How does the project speak to the overall theme of “African knowledges for global challenges”?

The project speaks to the theme of “African knowledge for global challenges” in the following ways. First, the project shows the practical engagement of refugees with the existential threats of a pandemic on one hand, and the onslaught of terrorism on the other hand. The responds of these suffering communities have critical bearing and contribution to the contemporary discourses of the global community to these global challenges. Secondly, the empirical data already generated in the studies of these refugee camps will help in the modern research on global Christianity particularly in the quest to map out the unique contours of local Christianities and their diverse conversations with the pandemic, forced migration and terrorism. Thirdly, the emerging constructs of local African spiritualities in refugee camps underscore a subtle polemics towards other brands of African Christianities. This finding suggests the apparent contestations within African Christianity, and the enriching nature of this finding to contemporary African studies around the world on the diversities of modern African Christianity, and the urgent need to engage its defiant Christian traditions particularly those Christian traditions in the hotbeds of refugee crisis, conflicts and COVID-19. Lastly, the emerging theologies at these refugee camps are globally significant in understanding the variegated local beliefs and practices undergirding the spread, control and religious conversations surrounding COVID-19. The outcomes of our study here have crucial implications to the global efforts to combat COVID-19, its variant mutations, and other pandemics since an adequate understanding of the religious worldviews of most faith communities is important in the global task of combating COVID-19 and other pandemics.

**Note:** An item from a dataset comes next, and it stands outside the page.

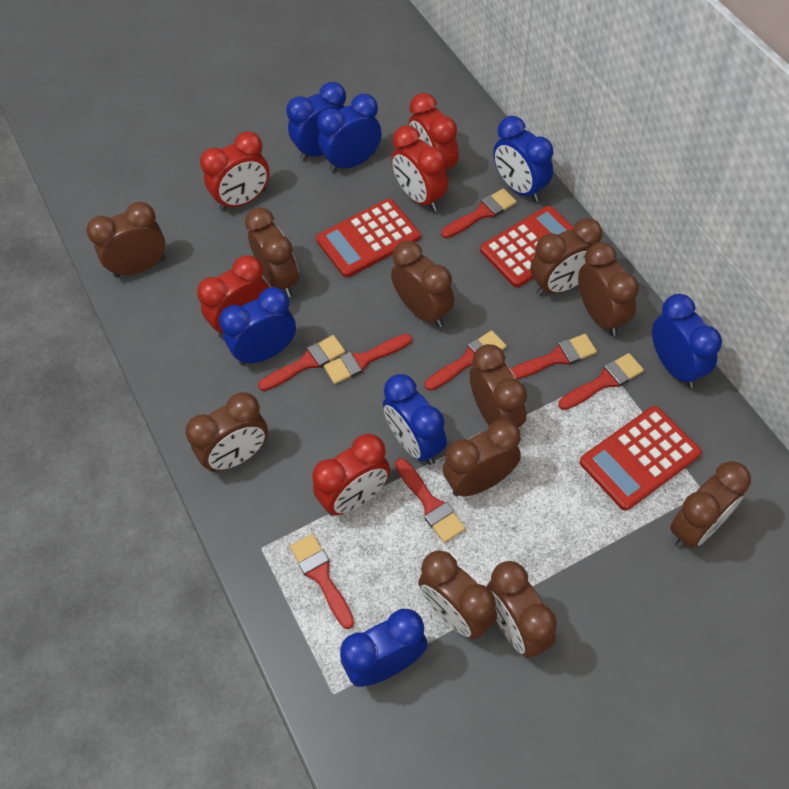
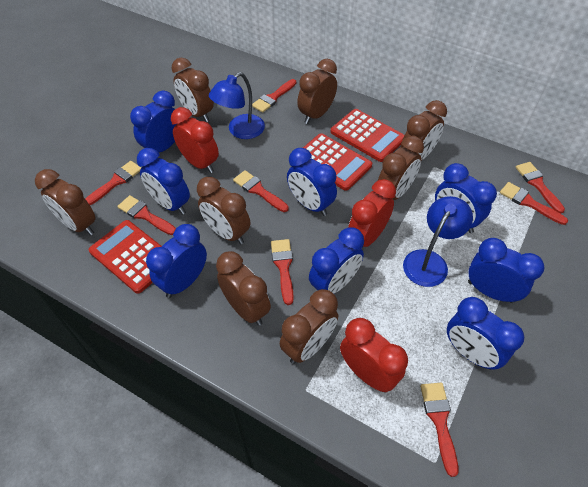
blue clock: 7 -> 8
blue lamp: 0 -> 2
brown clock: 11 -> 8
red clock: 5 -> 3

Is there anything you would like to add?

On behalf of Dr. Abel Ugba, and myself, we appreciate the University of Leeds for giving us the opportunity to work on this important project. We are grateful to the Director of Leeds University Centre for African Studies (LUCAS), Prof. Adriaan van Klinken for his support throughout the course of this particular project. We also acknowledge here the immense assistance of Leeds Arts and Humanities Research Institute (LAHRI) particularly its director Prof. Jamie Stark, the deputy, Prof. Melanie Bell, and the Institute administrator par excellence, Erin Pickles for all her many supports and cooperation during the time of this particular project.  We are truly grateful to all the institutional and individual efforts put to this fellowship and the enriching findings this project has brought to the discourse of refugee crisis, religious innovations and the pandemics.